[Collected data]
· · · · · · ·
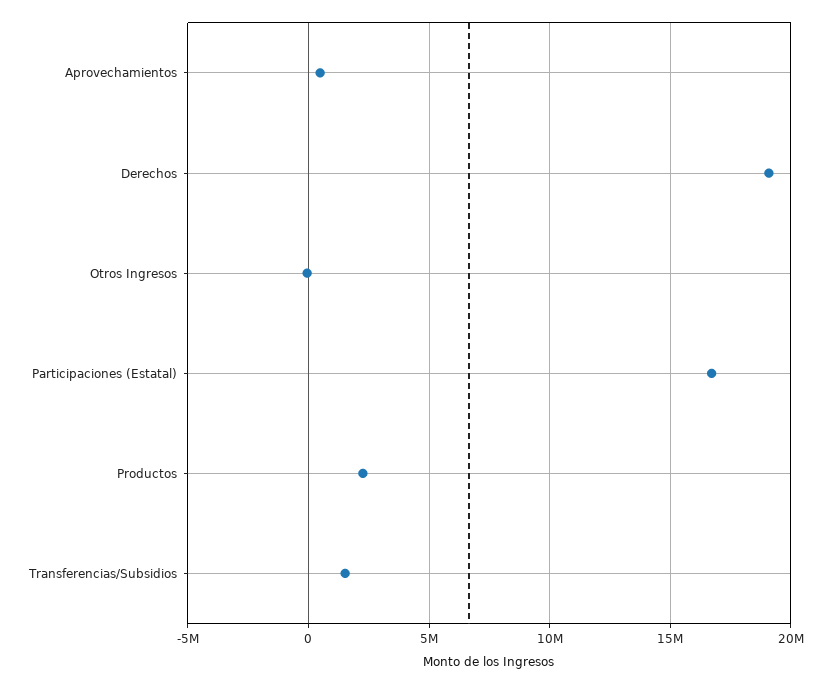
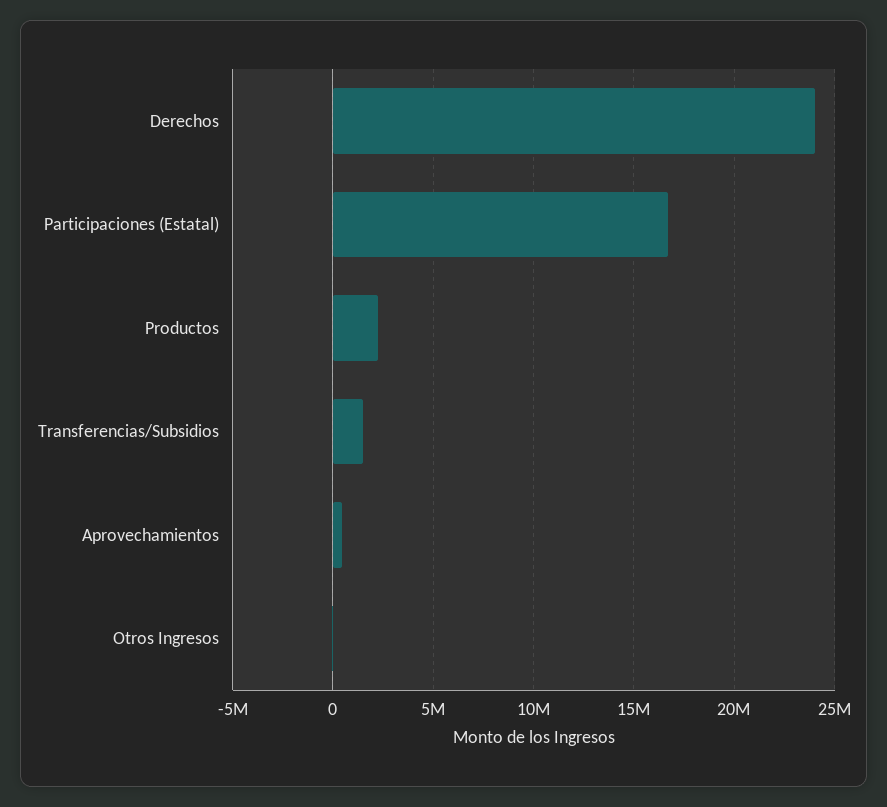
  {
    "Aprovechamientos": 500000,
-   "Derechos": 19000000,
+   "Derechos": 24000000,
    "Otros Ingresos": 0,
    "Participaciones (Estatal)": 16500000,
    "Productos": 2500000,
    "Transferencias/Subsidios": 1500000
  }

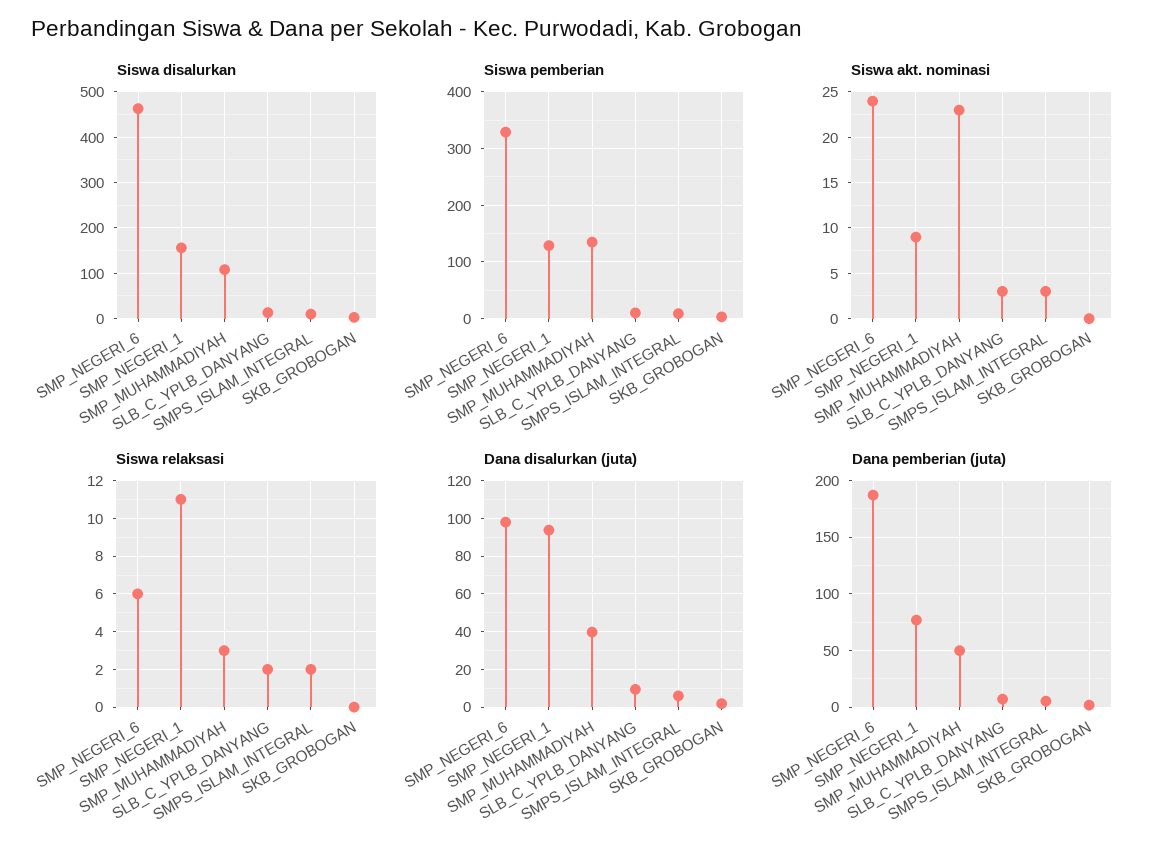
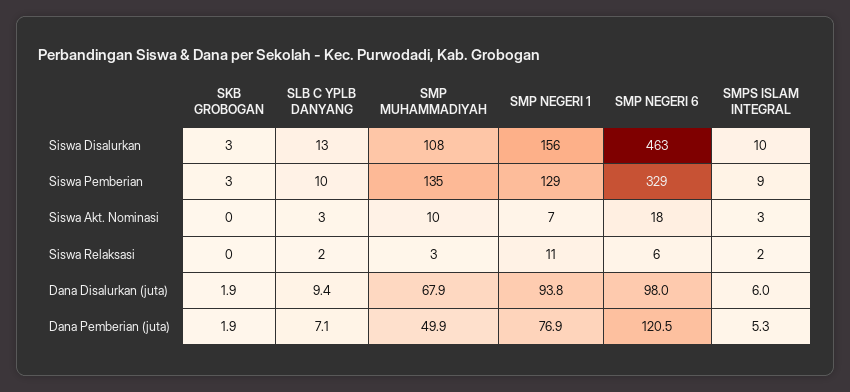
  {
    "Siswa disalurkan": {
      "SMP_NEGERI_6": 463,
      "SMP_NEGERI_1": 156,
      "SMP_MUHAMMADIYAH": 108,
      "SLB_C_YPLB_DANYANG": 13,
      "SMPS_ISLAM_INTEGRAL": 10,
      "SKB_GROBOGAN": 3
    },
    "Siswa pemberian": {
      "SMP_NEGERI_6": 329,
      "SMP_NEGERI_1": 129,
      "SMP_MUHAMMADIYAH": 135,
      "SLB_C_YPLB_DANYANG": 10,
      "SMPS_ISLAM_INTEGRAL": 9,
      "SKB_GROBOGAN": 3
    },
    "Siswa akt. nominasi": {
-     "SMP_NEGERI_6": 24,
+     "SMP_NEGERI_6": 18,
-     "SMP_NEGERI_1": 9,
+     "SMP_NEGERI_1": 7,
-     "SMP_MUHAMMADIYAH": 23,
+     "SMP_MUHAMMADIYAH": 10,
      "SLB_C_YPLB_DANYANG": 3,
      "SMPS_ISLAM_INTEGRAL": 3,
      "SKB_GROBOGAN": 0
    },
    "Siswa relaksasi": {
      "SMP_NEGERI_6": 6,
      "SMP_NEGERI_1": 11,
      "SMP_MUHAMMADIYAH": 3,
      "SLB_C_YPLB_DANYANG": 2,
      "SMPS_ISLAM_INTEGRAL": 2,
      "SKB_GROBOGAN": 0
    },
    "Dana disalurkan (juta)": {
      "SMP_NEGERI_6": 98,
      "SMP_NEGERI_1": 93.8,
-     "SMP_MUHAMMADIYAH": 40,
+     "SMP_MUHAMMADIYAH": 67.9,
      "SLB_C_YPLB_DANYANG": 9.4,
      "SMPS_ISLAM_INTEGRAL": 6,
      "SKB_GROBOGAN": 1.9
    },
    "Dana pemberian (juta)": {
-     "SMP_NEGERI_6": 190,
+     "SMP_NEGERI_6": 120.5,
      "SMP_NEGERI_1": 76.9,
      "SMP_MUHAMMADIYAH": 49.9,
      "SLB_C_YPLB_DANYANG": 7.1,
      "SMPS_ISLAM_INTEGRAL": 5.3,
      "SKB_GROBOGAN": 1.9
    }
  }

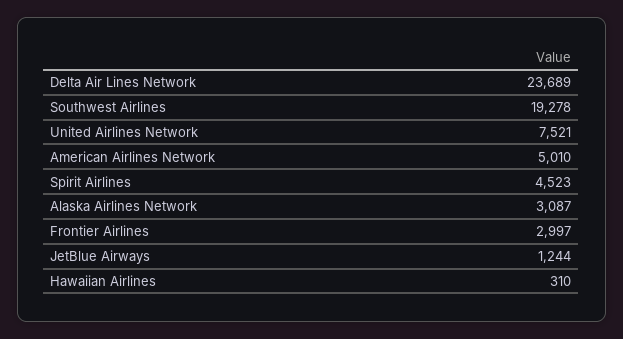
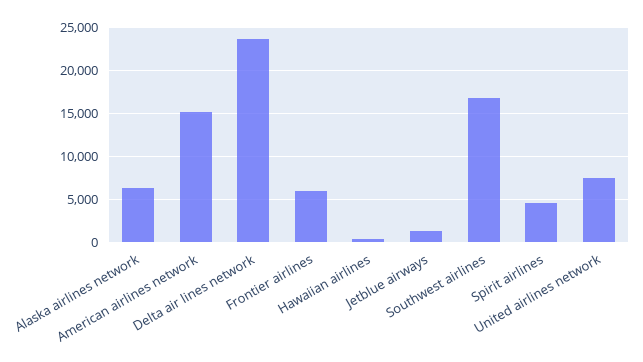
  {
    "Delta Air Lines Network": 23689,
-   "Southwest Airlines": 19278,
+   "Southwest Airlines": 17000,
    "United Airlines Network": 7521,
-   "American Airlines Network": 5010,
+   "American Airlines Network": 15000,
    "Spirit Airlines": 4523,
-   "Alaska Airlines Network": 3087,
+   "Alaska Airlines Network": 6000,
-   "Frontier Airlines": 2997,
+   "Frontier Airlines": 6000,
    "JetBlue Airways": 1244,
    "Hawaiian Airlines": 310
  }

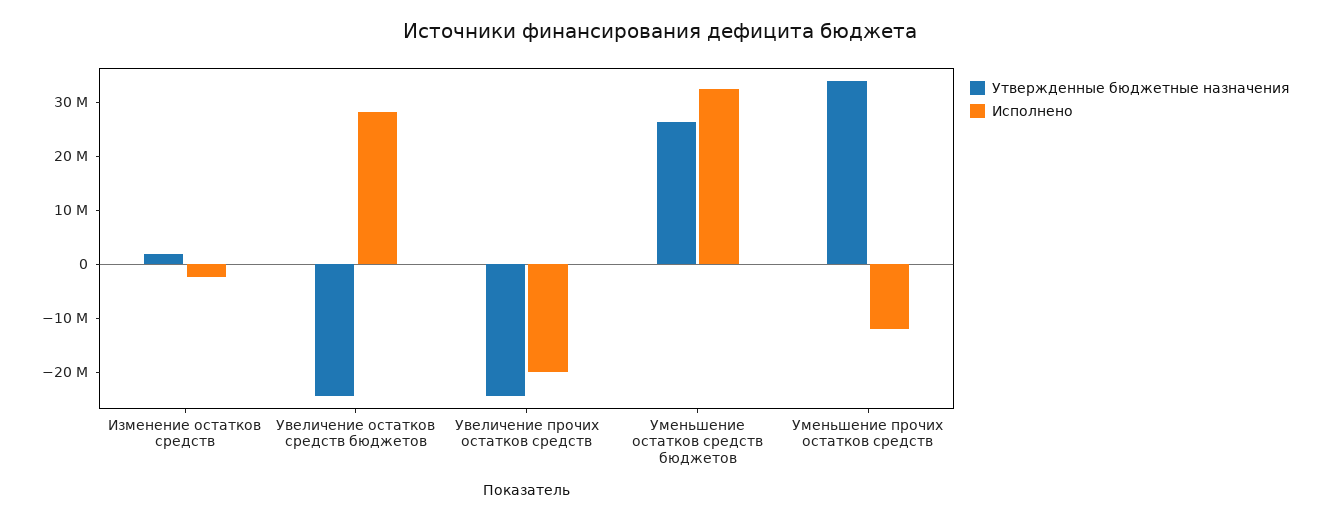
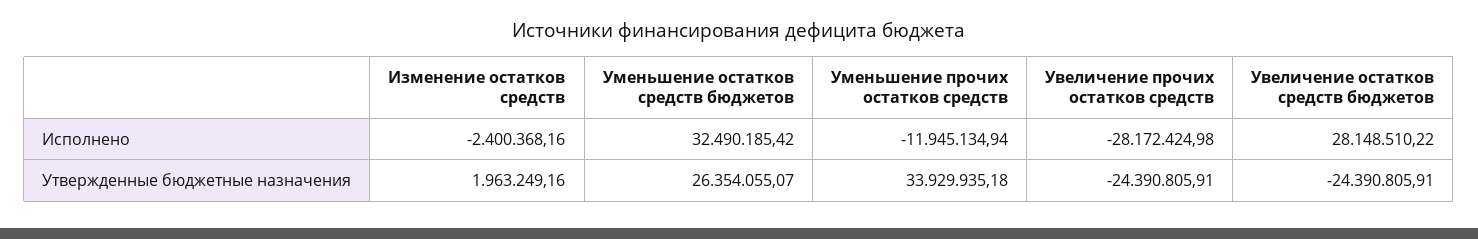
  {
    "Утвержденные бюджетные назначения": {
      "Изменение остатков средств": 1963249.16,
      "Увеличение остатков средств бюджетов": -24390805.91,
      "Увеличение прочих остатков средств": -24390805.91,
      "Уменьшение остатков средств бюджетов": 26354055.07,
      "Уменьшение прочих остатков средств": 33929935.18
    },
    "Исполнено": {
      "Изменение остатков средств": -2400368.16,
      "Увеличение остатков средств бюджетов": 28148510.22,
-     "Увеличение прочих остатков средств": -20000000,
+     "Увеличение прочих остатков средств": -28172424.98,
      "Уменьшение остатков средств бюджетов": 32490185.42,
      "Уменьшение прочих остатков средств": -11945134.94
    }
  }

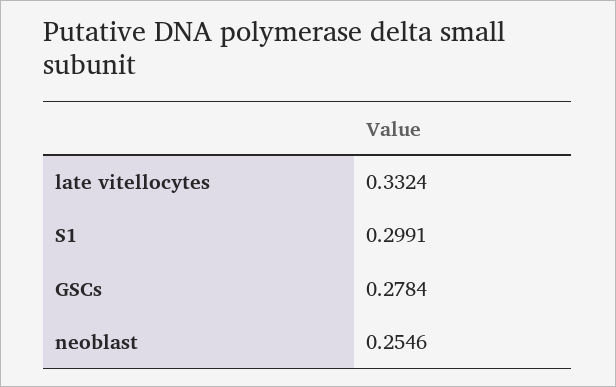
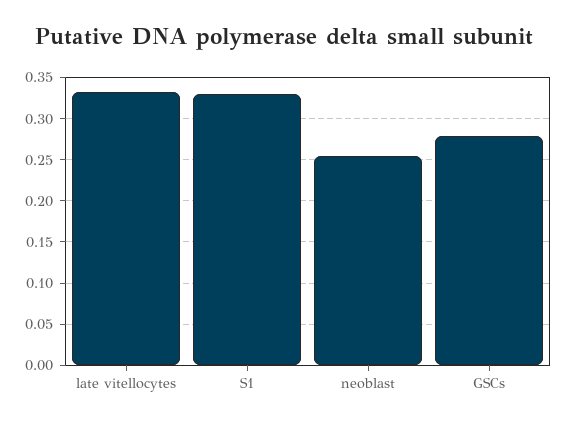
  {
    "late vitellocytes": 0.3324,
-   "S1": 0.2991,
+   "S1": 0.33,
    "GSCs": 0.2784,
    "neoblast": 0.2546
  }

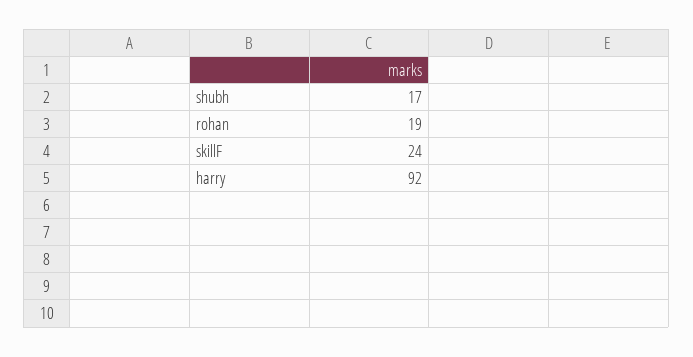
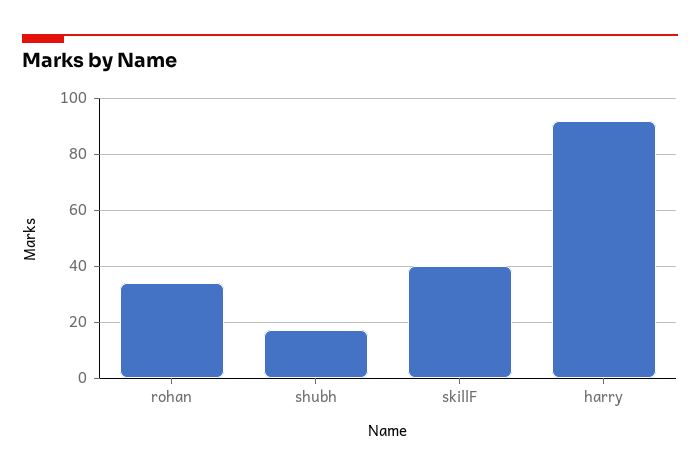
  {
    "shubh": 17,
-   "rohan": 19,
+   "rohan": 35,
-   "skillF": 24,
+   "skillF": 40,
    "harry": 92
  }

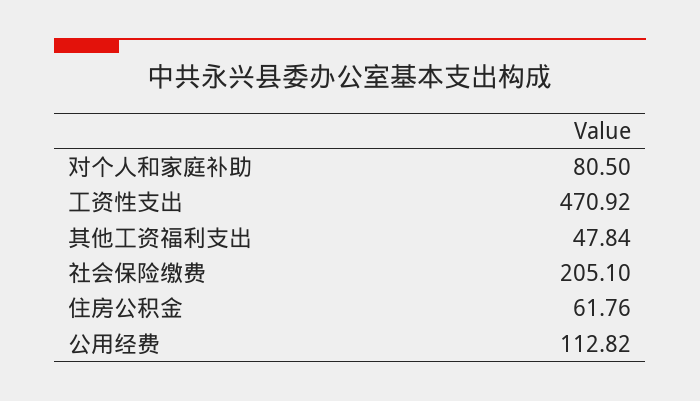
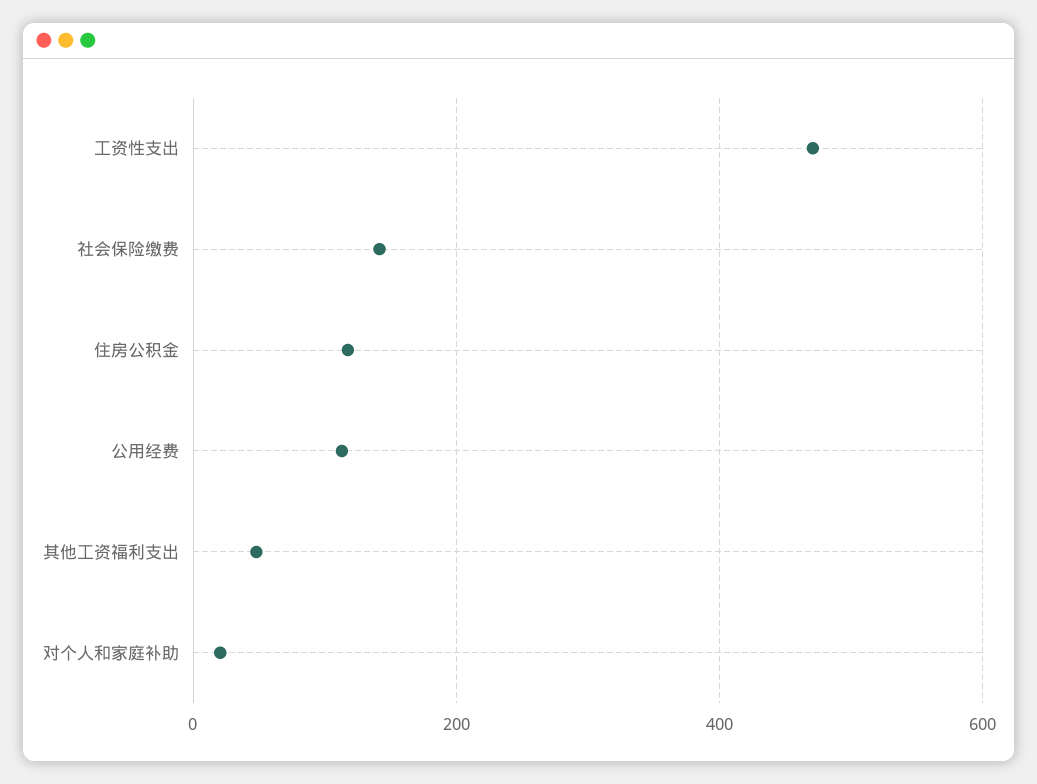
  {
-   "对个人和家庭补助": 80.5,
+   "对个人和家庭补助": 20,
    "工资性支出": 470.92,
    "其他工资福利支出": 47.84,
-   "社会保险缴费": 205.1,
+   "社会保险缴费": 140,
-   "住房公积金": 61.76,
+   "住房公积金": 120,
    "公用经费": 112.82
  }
· · · · · · ·
◆ **What the exercise asks**:
Could every entry be restated word for word, pictures excluded?

◆ **Exercise output**:
  {
    "Aprovechamientos": 500000,
-   "Derechos": 19000000,
+   "Derechos": 24000000,
    "Otros Ingresos": 0,
    "Participaciones (Estatal)": 16500000,
    "Productos": 2500000,
    "Transferencias/Subsidios": 1500000
  }

  {
    "Siswa disalurkan": {
      "SMP_NEGERI_6": 463,
      "SMP_NEGERI_1": 156,
      "SMP_MUHAMMADIYAH": 108,
      "SLB_C_YPLB_DANYANG": 13,
      "SMPS_ISLAM_INTEGRAL": 10,
      "SKB_GROBOGAN": 3
    },
    "Siswa pemberian": {
      "SMP_NEGERI_6": 329,
      "SMP_NEGERI_1": 129,
      "SMP_MUHAMMADIYAH": 135,
      "SLB_C_YPLB_DANYANG": 10,
      "SMPS_ISLAM_INTEGRAL": 9,
      "SKB_GROBOGAN": 3
    },
    "Siswa akt. nominasi": {
-     "SMP_NEGERI_6": 24,
+     "SMP_NEGERI_6": 18,
-     "SMP_NEGERI_1": 9,
+     "SMP_NEGERI_1": 7,
-     "SMP_MUHAMMADIYAH": 23,
+     "SMP_MUHAMMADIYAH": 10,
      "SLB_C_YPLB_DANYANG": 3,
      "SMPS_ISLAM_INTEGRAL": 3,
      "SKB_GROBOGAN": 0
    },
    "Siswa relaksasi": {
      "SMP_NEGERI_6": 6,
      "SMP_NEGERI_1": 11,
      "SMP_MUHAMMADIYAH": 3,
      "SLB_C_YPLB_DANYANG": 2,
      "SMPS_ISLAM_INTEGRAL": 2,
      "SKB_GROBOGAN": 0
    },
    "Dana disalurkan (juta)": {
      "SMP_NEGERI_6": 98,
      "SMP_NEGERI_1": 93.8,
-     "SMP_MUHAMMADIYAH": 40,
+     "SMP_MUHAMMADIYAH": 67.9,
      "SLB_C_YPLB_DANYANG": 9.4,
      "SMPS_ISLAM_INTEGRAL": 6,
      "SKB_GROBOGAN": 1.9
    },
    "Dana pemberian (juta)": {
-     "SMP_NEGERI_6": 190,
+     "SMP_NEGERI_6": 120.5,
      "SMP_NEGERI_1": 76.9,
      "SMP_MUHAMMADIYAH": 49.9,
      "SLB_C_YPLB_DANYANG": 7.1,
      "SMPS_ISLAM_INTEGRAL": 5.3,
      "SKB_GROBOGAN": 1.9
    }
  }

  {
    "Delta Air Lines Network": 23689,
-   "Southwest Airlines": 19278,
+   "Southwest Airlines": 17000,
    "United Airlines Network": 7521,
-   "American Airlines Network": 5010,
+   "American Airlines Network": 15000,
    "Spirit Airlines": 4523,
-   "Alaska Airlines Network": 3087,
+   "Alaska Airlines Network": 6000,
-   "Frontier Airlines": 2997,
+   "Frontier Airlines": 6000,
    "JetBlue Airways": 1244,
    "Hawaiian Airlines": 310
  }

  {
    "Утвержденные бюджетные назначения": {
      "Изменение остатков средств": 1963249.16,
      "Увеличение остатков средств бюджетов": -24390805.91,
      "Увеличение прочих остатков средств": -24390805.91,
      "Уменьшение остатков средств бюджетов": 26354055.07,
      "Уменьшение прочих остатков средств": 33929935.18
    },
    "Исполнено": {
      "Изменение остатков средств": -2400368.16,
      "Увеличение остатков средств бюджетов": 28148510.22,
-     "Увеличение прочих остатков средств": -20000000,
+     "Увеличение прочих остатков средств": -28172424.98,
      "Уменьшение остатков средств бюджетов": 32490185.42,
      "Уменьшение прочих остатков средств": -11945134.94
    }
  }

  {
    "late vitellocytes": 0.3324,
-   "S1": 0.2991,
+   "S1": 0.33,
    "GSCs": 0.2784,
    "neoblast": 0.2546
  }

  {
    "shubh": 17,
-   "rohan": 19,
+   "rohan": 35,
-   "skillF": 24,
+   "skillF": 40,
    "harry": 92
  }

  {
-   "对个人和家庭补助": 80.5,
+   "对个人和家庭补助": 20,
    "工资性支出": 470.92,
    "其他工资福利支出": 47.84,
-   "社会保险缴费": 205.1,
+   "社会保险缴费": 140,
-   "住房公积金": 61.76,
+   "住房公积金": 120,
    "公用经费": 112.82
  }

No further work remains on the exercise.